### TO-DO ITEM A:
Copy out the listing lines exactly, everything from the line containing "Gesellschaft" down to the line containing "bequem beiladen kannst!", with both of those lines included.

### EXCERPT PROVIDED:
***

1

I am learning Python and solving a machine learning problem.

class_ids=np.arange(self.x.shape[0])
np.random.shuffle(class_ids)
self.x=self.x[class_ids]

This is a shuffle function in NumPy but I can't understand what self.x=self.x[class_ids] means. because I think it gives the value of the array to a variable.

MSeifert
  • 145,886
  • 38
  • 333
  • 352
Charles_XC
  • 15
  • 7
  • 1
    Print `self.x` before and after the assignment statement. What does it do? – wwii Aug 24 '17 at 02:56
  • [Integer array indexing](https://docs.scipy.org/doc/numpy/reference/arrays.indexing.html#integer-array-indexing) – wwii Aug 24 '17 at 02:59
  • 1
    What is `self.x`? Can you show its initialization? – Paul Rooney Aug 24 '17 at 03:04
  • 1
    The intent of the code seems to be to shuffle `self.x` in which case I would assume `np.random.shuffle(self.x)` would suffice – Some Guy Aug 24 '17 at 03:13
  • the code above is the basic step of loading omniglot Dataset and try to shuffle it for training or test and self.x is the data of those pictures which are shaped like self.x = np.reshape(self.x, newshape=(1622, 20, 28, 28, 1)) @PaulRooney – Charles_XC Aug 24 '17 at 06:33

2 Answers2

1

It's a very complicated way to shuffle the first dimension of your self.x. For example:

>>> x = np.array([[1, 1], [2, 2], [3, 3], [4, 4], [5, 5]])
>>> x
array([[1, 1],
       [2, 2],
       [3, 3],
       [4, 4],
       [5, 5]])

Then using the mentioned approach

>>> class_ids=np.arange(x.shape[0])  # create an array [0, 1, 2, 3, 4]
>>> np.random.shuffle(class_ids)     # shuffle the array
>>> x[class_ids]                     # use integer array indexing to shuffle x
array([[5, 5],
       [3, 3],
       [1, 1],
       [4, 4],
       [2, 2]])

***

### MATERIAL PROVIDED:
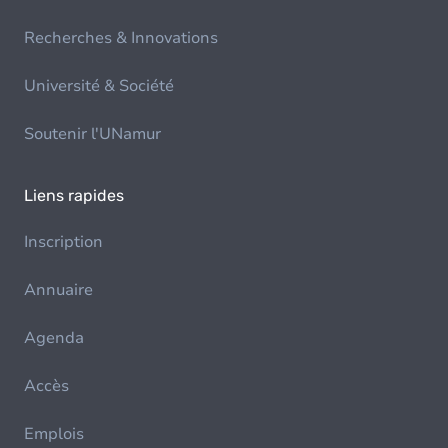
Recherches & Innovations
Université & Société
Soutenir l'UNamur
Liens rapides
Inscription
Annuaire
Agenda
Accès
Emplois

***

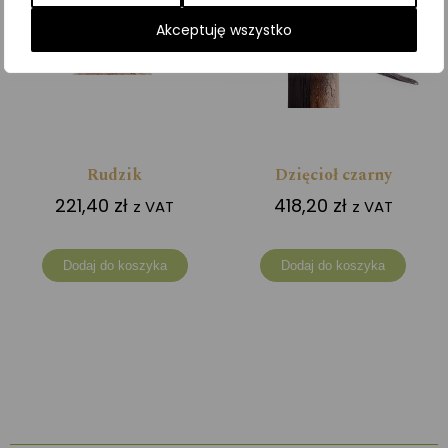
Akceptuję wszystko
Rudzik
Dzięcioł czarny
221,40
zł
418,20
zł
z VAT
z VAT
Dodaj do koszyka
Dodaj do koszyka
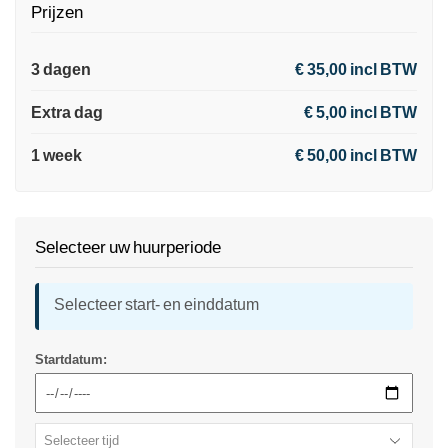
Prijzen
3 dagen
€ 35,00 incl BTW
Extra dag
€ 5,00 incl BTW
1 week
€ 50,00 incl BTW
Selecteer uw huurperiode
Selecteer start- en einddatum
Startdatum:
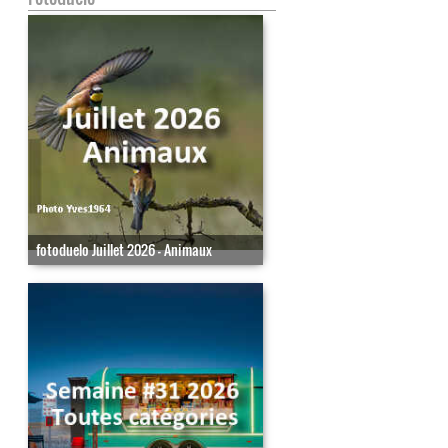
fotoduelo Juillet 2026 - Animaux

***

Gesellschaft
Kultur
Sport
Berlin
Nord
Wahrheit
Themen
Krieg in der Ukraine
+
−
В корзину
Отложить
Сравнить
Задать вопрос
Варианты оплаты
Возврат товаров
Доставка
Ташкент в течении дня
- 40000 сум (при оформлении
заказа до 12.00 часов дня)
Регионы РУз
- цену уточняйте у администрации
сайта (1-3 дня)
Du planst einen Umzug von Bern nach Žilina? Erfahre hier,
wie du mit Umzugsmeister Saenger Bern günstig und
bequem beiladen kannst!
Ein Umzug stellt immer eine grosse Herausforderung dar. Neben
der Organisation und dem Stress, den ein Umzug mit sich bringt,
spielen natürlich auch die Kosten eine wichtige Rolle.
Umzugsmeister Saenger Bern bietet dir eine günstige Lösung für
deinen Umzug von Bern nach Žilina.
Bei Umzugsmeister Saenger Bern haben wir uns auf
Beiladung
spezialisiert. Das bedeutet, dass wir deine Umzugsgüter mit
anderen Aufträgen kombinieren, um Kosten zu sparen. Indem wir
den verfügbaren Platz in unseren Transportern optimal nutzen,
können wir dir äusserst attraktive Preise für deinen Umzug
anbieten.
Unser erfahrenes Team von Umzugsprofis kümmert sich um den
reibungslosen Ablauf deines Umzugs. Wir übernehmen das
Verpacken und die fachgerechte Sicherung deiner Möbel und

***

### TO-DO ITEM B:
Pick up the forum thread on shuffling a NumPy array where it stops and continue it.

### RESPONSE AREA A:
Gesellschaft
Kultur
Sport
Berlin
Nord
Wahrheit
Themen
Krieg in der Ukraine
+
−
В корзину
Отложить
Сравнить
Задать вопрос
Варианты оплаты
Возврат товаров
Доставка
Ташкент в течении дня
- 40000 сум (при оформлении
заказа до 12.00 часов дня)
Регионы РУз
- цену уточняйте у администрации
сайта (1-3 дня)
Du planst einen Umzug von Bern nach Žilina? Erfahre hier,
wie du mit Umzugsmeister Saenger Bern günstig und
bequem beiladen kannst!

### RESPONSE AREA B:
Note that the same could be achieved just by using np.random.shuffle because the docstring explicitly mentions:

This function only shuffles the array along the first axis of a multi-dimensional array. The order of sub-arrays is changed but their contents remains the same.

>>> np.random.shuffle(x)
>>> x
array([[5, 5],
       [3, 3],
       [1, 1],
       [2, 2],
       [4, 4]])

or by using np.random.permutation:

>>> class_ids = np.random.permutation(x.shape[0])  # shuffle the first dimensions indices
>>> x[class_ids]
array([[2, 2],
       [4, 4],
       [3, 3],
       [5, 5],
       [1, 1]])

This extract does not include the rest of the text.